_DATA SUPPLIED_.

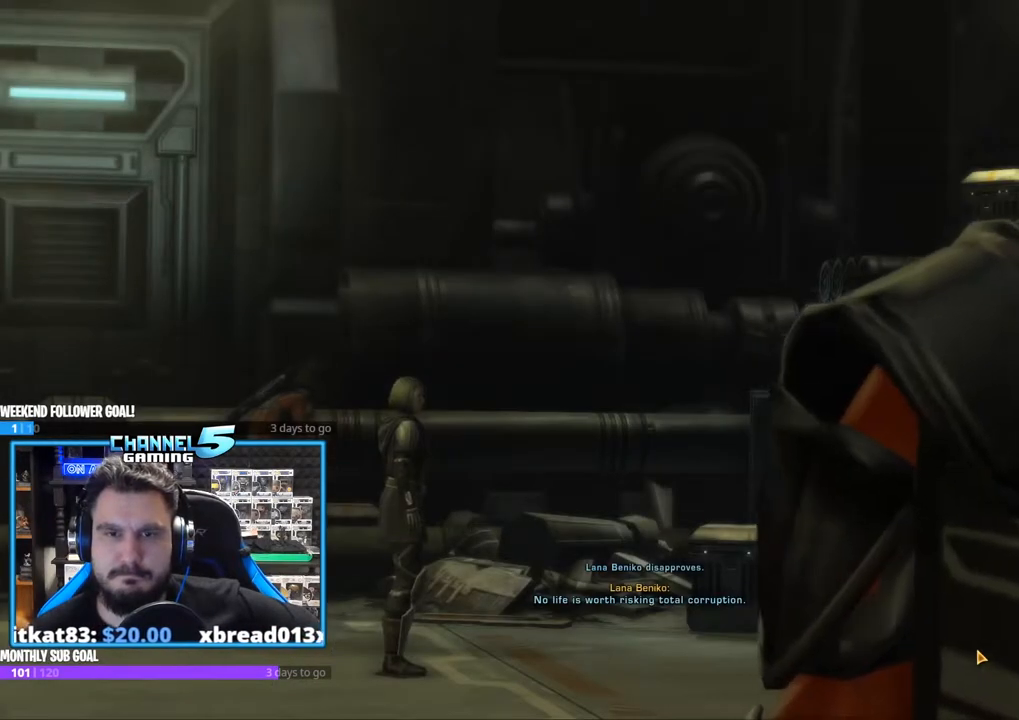
{"keys": ["space"], "mouse": [], "events": [[317, "space", "down"]]}
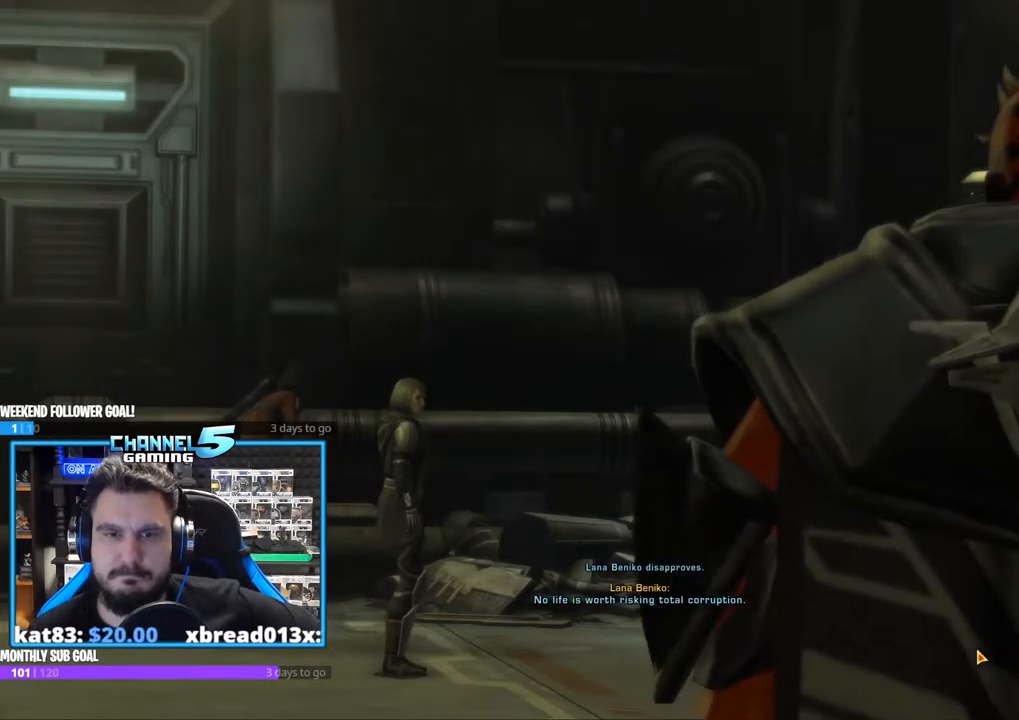
{"keys": [], "mouse": [], "events": [[67, "space", "up"]]}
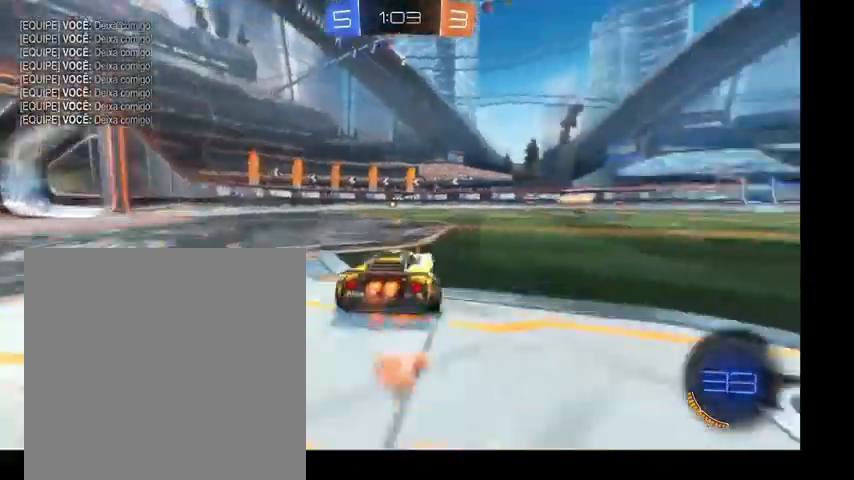
Gameplay with a controller (Xbox layout); each line is a JSON object with the inputs held at the frame after it. "events" lists button and stick changes between this image and that frame as [ms after this image, input, new state], when the widget could be followed in between. Not read: L3.
{"buttons": ["A", "B"], "left_stick": "up-right", "right_stick": "center", "events": [[467, "A", "down"], [467, "left_stick", "up-right"]]}
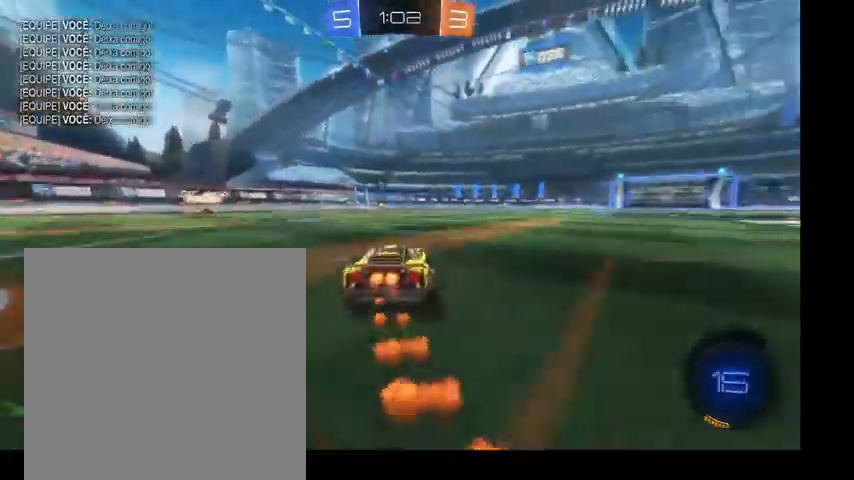
{"buttons": ["B", "L1"], "left_stick": "up-right", "right_stick": "center", "events": [[33, "L1", "down"], [67, "A", "up"], [167, "A", "down"], [167, "left_stick", "left"], [233, "left_stick", "down-left"], [300, "A", "up"], [433, "left_stick", "up-right"]]}
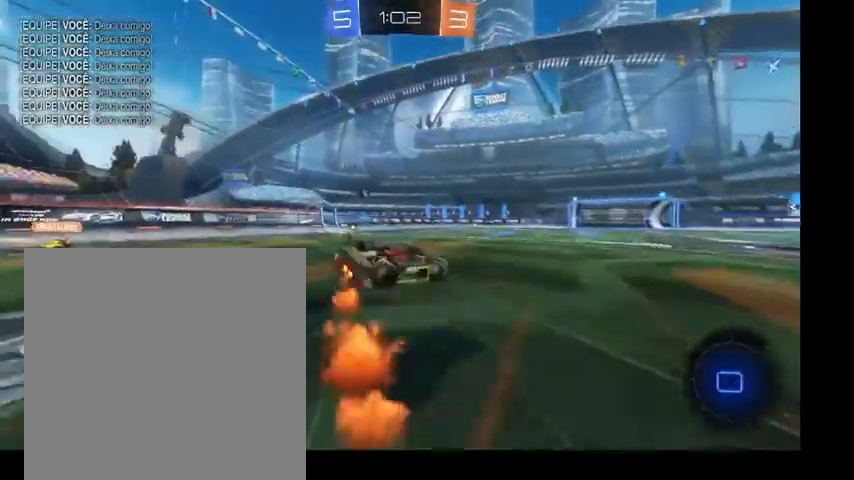
{"buttons": [], "left_stick": "center", "right_stick": "center", "events": [[100, "left_stick", "up-left"], [300, "left_stick", "left"], [367, "L1", "up"], [467, "left_stick", "center"], [500, "B", "up"]]}
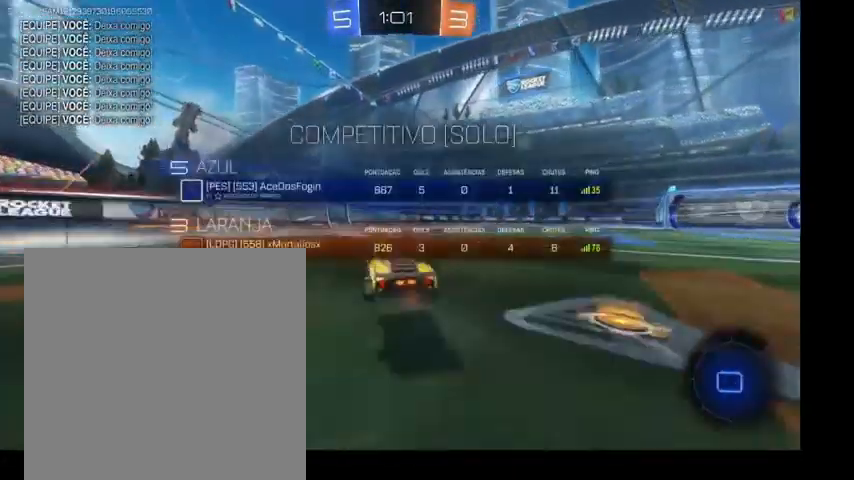
{"buttons": ["Y"], "left_stick": "up-right", "right_stick": "center", "events": [[167, "left_stick", "right"], [267, "left_stick", "up-right"], [467, "Y", "down"]]}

_WHAT IS EXPECTED_.
Above are the records; print them all exactly and keep the pictures out.

_THE COMPLETED TASK_.
{"keys": ["space"], "mouse": [], "events": [[317, "space", "down"]]}
{"keys": [], "mouse": [], "events": [[67, "space", "up"]]}
Gameplay with a controller (Xbox layout); each line is a JSON object with the inputs held at the frame after it. "events" lists button and stick changes between this image and that frame as [ms after this image, input, new state], when the widget could be followed in between. Not read: L3.
{"buttons": ["A", "B"], "left_stick": "up-right", "right_stick": "center", "events": [[467, "A", "down"], [467, "left_stick", "up-right"]]}
{"buttons": ["B", "L1"], "left_stick": "up-right", "right_stick": "center", "events": [[33, "L1", "down"], [67, "A", "up"], [167, "A", "down"], [167, "left_stick", "left"], [233, "left_stick", "down-left"], [300, "A", "up"], [433, "left_stick", "up-right"]]}
{"buttons": [], "left_stick": "center", "right_stick": "center", "events": [[100, "left_stick", "up-left"], [300, "left_stick", "left"], [367, "L1", "up"], [467, "left_stick", "center"], [500, "B", "up"]]}
{"buttons": ["Y"], "left_stick": "up-right", "right_stick": "center", "events": [[167, "left_stick", "right"], [267, "left_stick", "up-right"], [467, "Y", "down"]]}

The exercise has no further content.